Green Cart program could remedy urban food deserts
Chicago has an ongoing effort to eliminate the city’s food deserts—neighborhoods where it’s difficult to buy affordable, nutritious, fresh food. Sadly, it’s off to a slow start. New York City’s Green Cart Initiative, however, might be a model Chicago could take some cues from. A new study says the strategy seems to be working to change the city’s food landscape and encourage healthy eating habits.
The initiative, which began in 2008, involves mobile food cart vendors selling fresh produce in New York City food deserts.

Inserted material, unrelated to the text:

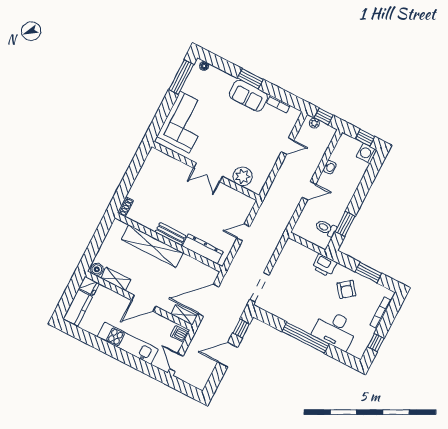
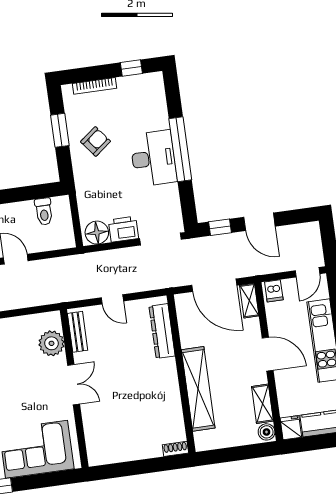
window: (345, 224) -> (25, 194), removed
bench: (171, 234) -> (78, 332), moved
floor lamp: (290, 251) -> (97, 233), added
printer: (324, 265) -> (123, 229), moved, turned -90
desk: (335, 330) -> (153, 158), moved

Researchers spent three months in 2013, from July to September, finding and interviewing Green Cart vendors to determine if the program was meeting its goals.
Study results, published in June by Columbia University’s School of International and Public Affairs, revealed that the Green Cart Initiative is effective at:
- Growing access to fresh produce in targeted neighborhoods
- Reaching low-income populations in neighborhoods considered to be food deserts
- Changing behaviors so that consumption of fresh fruits and veggies becomes more regular
- Creating entrepreneurial opportunities for vendors
Catherine LaBella, registered dietitian with Advocate Lutheran General Hospital in Park Ridge, Ill., agrees that a program like this has many health benefits for the community. “The benefits of increasing fresh fruit and vegetable intake include a decrease in the risk/complications of any number of diet-related diseases. Unfortunately, ‘food desert’ neighborhoods have higher rates of these diseases,” LaBella says.
“Improving the health of the residents of these neighborhoods would also have an economic benefit,” she adds.
Based on the success of the program, LaBella believes it might be a helpful solution for food deserts in Chicago. “I think the Green Carts would be a great idea for Chicago. I have spoken with patients and employees who live in areas that are underserved by large grocery stores and who are largely dependent on corner convenience stores for much of their food purchasing,” LaBella says.
“Variety is always an issue with these small stores, particularly in the area of highly perishable produce. Farmers’ markets do not generally operate in these areas. Many people would love to buy fresh produce, especially if they do not have to take two buses to obtain it,” she adds.